As can be seen in the graph, the onset of unfair progress rates starts near the LLC capacity, and the worst-case magnitude is over 5X for both platforms. Note that the onset occurs before the fraction reaches 1.0 because our caches are not ideal fully-associative. We believe the slightly different shapes exhibited by the T4-1 and the i7-4770 are due to differing cache architectures, the ability to leverage memory-level parallelism, and the depth of the speculation windows. Finally, notice that the i7-4770 exhibits minor unfairness when the LLC fraction is very low. We have 2 threads sharing the per-core L1 and L2 caches, and find the unfairness phenomena manifests at those levels of the cache hierarchy.

### 3. CONCLUSION

Cache behavior is taking an increasingly important role in multicore software design, and properly understanding cache sharing and eviction policies is often key to delivering good concurrent performance. We presented an interesting new cache phenomena whose effects should be noted by designers and researchers when analyzing concurrent program behavior.

We note that improved hardware cache replacement algorithms specifically designed for shared caches [3] may provide relief.

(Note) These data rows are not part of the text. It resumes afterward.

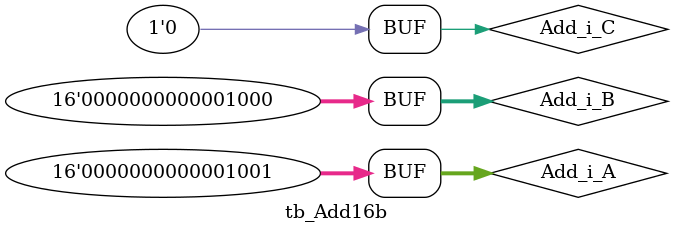
<source format=v>
module tb_Add16b;
reg       [15:0]     Add_i_A;
reg       [15:0]     Add_i_B;
wire[15:0] Add_o_S;
wire      Add_o_C;
reg       Add_i_C;

Add16b U0(Add_i_A, Add_i_B, Add_o_S, Add_o_C);

initial
begin
         Add_i_C = 0;
         Add_i_A = 16'b0000_0000_0000_1010; Add_i_B = 16'b0000_0000_0000_1100;
         #10 Add_i_A = 5; Add_i_B = 7;
         #10 Add_i_A = 9; Add_i_B = 8;
end
endmodule

</source>
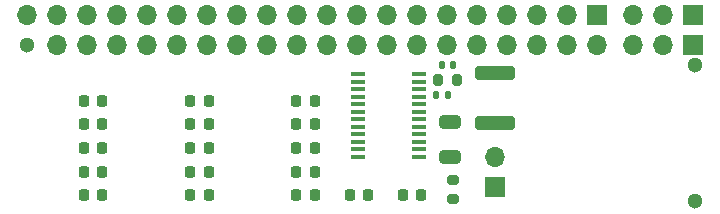
<source format=gbr>
%TF.GenerationSoftware,KiCad,Pcbnew,(6.0.1)*%
%TF.CreationDate,2022-02-13T16:15:42+01:00*%
%TF.ProjectId,PiStackMon_lite,50695374-6163-46b4-9d6f-6e5f6c697465,rev?*%
%TF.SameCoordinates,Original*%
%TF.FileFunction,Soldermask,Top*%
%TF.FilePolarity,Negative*%
%FSLAX46Y46*%
G04 Gerber Fmt 4.6, Leading zero omitted, Abs format (unit mm)*
G04 Created by KiCad (PCBNEW (6.0.1)) date 2022-02-13 16:15:42*
%MOMM*%
%LPD*%
G01*
G04 APERTURE LIST*
G04 Aperture macros list*
%AMRoundRect*
0 Rectangle with rounded corners*
0 $1 Rounding radius*
0 $2 $3 $4 $5 $6 $7 $8 $9 X,Y pos of 4 corners*
0 Add a 4 corners polygon primitive as box body*
4,1,4,$2,$3,$4,$5,$6,$7,$8,$9,$2,$3,0*
0 Add four circle primitives for the rounded corners*
1,1,$1+$1,$2,$3*
1,1,$1+$1,$4,$5*
1,1,$1+$1,$6,$7*
1,1,$1+$1,$8,$9*
0 Add four rect primitives between the rounded corners*
20,1,$1+$1,$2,$3,$4,$5,0*
20,1,$1+$1,$4,$5,$6,$7,0*
20,1,$1+$1,$6,$7,$8,$9,0*
20,1,$1+$1,$8,$9,$2,$3,0*%
G04 Aperture macros list end*
%ADD10RoundRect,0.218750X0.218750X0.256250X-0.218750X0.256250X-0.218750X-0.256250X0.218750X-0.256250X0*%
%ADD11R,1.700000X1.700000*%
%ADD12O,1.700000X1.700000*%
%ADD13RoundRect,0.200000X-0.200000X-0.275000X0.200000X-0.275000X0.200000X0.275000X-0.200000X0.275000X0*%
%ADD14R,1.200000X0.400000*%
%ADD15RoundRect,0.250000X-1.450000X0.312500X-1.450000X-0.312500X1.450000X-0.312500X1.450000X0.312500X0*%
%ADD16RoundRect,0.200000X0.275000X-0.200000X0.275000X0.200000X-0.275000X0.200000X-0.275000X-0.200000X0*%
%ADD17RoundRect,0.250000X0.650000X-0.325000X0.650000X0.325000X-0.650000X0.325000X-0.650000X-0.325000X0*%
%ADD18C,1.300000*%
%ADD19RoundRect,0.135000X-0.135000X-0.185000X0.135000X-0.185000X0.135000X0.185000X-0.135000X0.185000X0*%
%ADD20RoundRect,0.140000X-0.140000X-0.170000X0.140000X-0.170000X0.140000X0.170000X-0.140000X0.170000X0*%
G04 APERTURE END LIST*
D10*
%TO.C,D2*%
X49037500Y-43500000D03*
X47462500Y-43500000D03*
%TD*%
%TO.C,D3*%
X49037500Y-41500000D03*
X47462500Y-41500000D03*
%TD*%
D11*
%TO.C,JP1*%
X64250000Y-44775000D03*
D12*
X64250000Y-42235000D03*
%TD*%
D10*
%TO.C,D6*%
X40037500Y-45500000D03*
X38462500Y-45500000D03*
%TD*%
%TO.C,D7*%
X40037500Y-43500000D03*
X38462500Y-43500000D03*
%TD*%
%TO.C,D8*%
X40037500Y-41500000D03*
X38462500Y-41500000D03*
%TD*%
%TO.C,D9*%
X40037500Y-39500000D03*
X38462500Y-39500000D03*
%TD*%
%TO.C,D10*%
X40037500Y-37500000D03*
X38462500Y-37500000D03*
%TD*%
%TO.C,D12*%
X31037500Y-39500000D03*
X29462500Y-39500000D03*
%TD*%
%TO.C,D13*%
X31037500Y-41500000D03*
X29462500Y-41500000D03*
%TD*%
D13*
%TO.C,R2*%
X59425000Y-35750000D03*
X61075000Y-35750000D03*
%TD*%
D10*
%TO.C,D14*%
X31037500Y-43500000D03*
X29462500Y-43500000D03*
%TD*%
%TO.C,D5*%
X49037500Y-37500000D03*
X47462500Y-37500000D03*
%TD*%
%TO.C,D15*%
X31037500Y-45500000D03*
X29462500Y-45500000D03*
%TD*%
%TO.C,D11*%
X31037500Y-37500000D03*
X29462500Y-37500000D03*
%TD*%
D14*
%TO.C,U1*%
X52650000Y-35257500D03*
X52650000Y-35892500D03*
X52650000Y-36527500D03*
X52650000Y-37162500D03*
X52650000Y-37797500D03*
X52650000Y-38432500D03*
X52650000Y-39067500D03*
X52650000Y-39702500D03*
X52650000Y-40337500D03*
X52650000Y-40972500D03*
X52650000Y-41607500D03*
X52650000Y-42242500D03*
X57850000Y-42242500D03*
X57850000Y-41607500D03*
X57850000Y-40972500D03*
X57850000Y-40337500D03*
X57850000Y-39702500D03*
X57850000Y-39067500D03*
X57850000Y-38432500D03*
X57850000Y-37797500D03*
X57850000Y-37162500D03*
X57850000Y-36527500D03*
X57850000Y-35892500D03*
X57850000Y-35257500D03*
%TD*%
D15*
%TO.C,F1*%
X64250000Y-35112500D03*
X64250000Y-39387500D03*
%TD*%
D10*
%TO.C,D16*%
X58037500Y-45500000D03*
X56462500Y-45500000D03*
%TD*%
%TO.C,D1*%
X49037500Y-45500000D03*
X47462500Y-45500000D03*
%TD*%
D16*
%TO.C,R3*%
X60750000Y-45825000D03*
X60750000Y-44175000D03*
%TD*%
D10*
%TO.C,D4*%
X49037500Y-39500000D03*
X47462500Y-39500000D03*
%TD*%
D17*
%TO.C,C1*%
X60500000Y-42225000D03*
X60500000Y-39275000D03*
%TD*%
D11*
%TO.C,J1*%
X81040000Y-30200000D03*
D12*
X78500000Y-30200000D03*
X75960000Y-30200000D03*
%TD*%
D18*
%TO.C,H1*%
X81250000Y-46000000D03*
%TD*%
D19*
%TO.C,R5*%
X59240000Y-37000000D03*
X60260000Y-37000000D03*
%TD*%
D20*
%TO.C,C2*%
X59770000Y-34500000D03*
X60730000Y-34500000D03*
%TD*%
D11*
%TO.C,J2*%
X81025000Y-32750000D03*
D12*
X78485000Y-32750000D03*
X75945000Y-32750000D03*
%TD*%
D18*
%TO.C,H2*%
X81250000Y-34500000D03*
%TD*%
D10*
%TO.C,D17*%
X53537500Y-45500000D03*
X51962500Y-45500000D03*
%TD*%
D18*
%TO.C,P1*%
X24670000Y-32740000D03*
D11*
X72930000Y-30200000D03*
D12*
X72930000Y-32740000D03*
X70390000Y-30200000D03*
X70390000Y-32740000D03*
X67850000Y-30200000D03*
X67850000Y-32740000D03*
X65310000Y-30200000D03*
X65310000Y-32740000D03*
X62770000Y-30200000D03*
X62770000Y-32740000D03*
X60230000Y-30200000D03*
X60230000Y-32740000D03*
X57690000Y-30200000D03*
X57690000Y-32740000D03*
X55150000Y-30200000D03*
X55150000Y-32740000D03*
X52610000Y-30200000D03*
X52610000Y-32740000D03*
X50070000Y-30200000D03*
X50070000Y-32740000D03*
X47530000Y-30200000D03*
X47530000Y-32740000D03*
X44990000Y-30200000D03*
X44990000Y-32740000D03*
X42450000Y-30200000D03*
X42450000Y-32740000D03*
X39910000Y-30200000D03*
X39910000Y-32740000D03*
X37370000Y-30200000D03*
X37370000Y-32740000D03*
X34830000Y-30200000D03*
X34830000Y-32740000D03*
X32290000Y-30200000D03*
X32290000Y-32740000D03*
X29750000Y-30200000D03*
X29750000Y-32740000D03*
X27210000Y-30200000D03*
X27210000Y-32740000D03*
X24670000Y-30200000D03*
%TD*%
M02*

</source>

In the future we hope to explore techniques to better identify and respond to the phenomena. Experiments suggest that we may be able to moderate the behavior in software by periodically suspending randomly selected threads for a very brief period. This serves to disrupt and perturb the steady-state and provides statistical performance isolation over the long term by injection of randomized noise.



Figure 1: Fairness

Nir Shavit was supported in part by NSF grants CCF-1217921 and CCF-1301926, DoE ASCR grant ER26116/DE-SC0008923, and by grants from the Oracle and Intel corporations.

#### 4. **REFERENCES**

- [1] Y. Afek, D. Dice, and A. Morrison. Cache Index-aware Memory Allocation. In *Proceedings of the International Symposium on Memory Management*, ISMM '11, pages 55–64, New York, NY, USA, 2011. ACM.
- [2] B. Brett, P. Kumar, M. Kim, and H. Kim. CHiP: A Profiler to Measure the Effect of Cache Contention on Scalability. In Proceedings of the 2013 IEEE 27th International Symposium on Parallel and Distributed Processing Workshops and PhD Forum, IPDPSW '13, pages 1565–1574, Washington, DC, USA, 2013. IEEE Computer Society.
- [3] A. K. Katti and V. Ramachandran. Competitive Cache Replacement Strategies for Shared Cache Environments. In *Proceedings of the 2012 IEEE 26th International Parallel and Distributed Processing Symposium*, IPDPS '12, pages 215–226, Washington, DC, USA, 2012. IEEE Computer Society.
- [4] G. Marsaglia. Xorshift RNGs. *Journal of Statistical Software*, 8(14):1–6, 7 2003.
- [5] J. M. Mellor-Crummey and M. L. Scott. Algorithms for Scalable Synchronization on Shared-memory Multiprocessors. *ACM Trans. Comput. Syst.*, 9:21–65, February 1991.
- [6] Oracle Corporation. Oracle's SPARC T4-1, SPARC T4-2, SPARC T4-4, and SPARC T4-1B Server Architecture, 2012.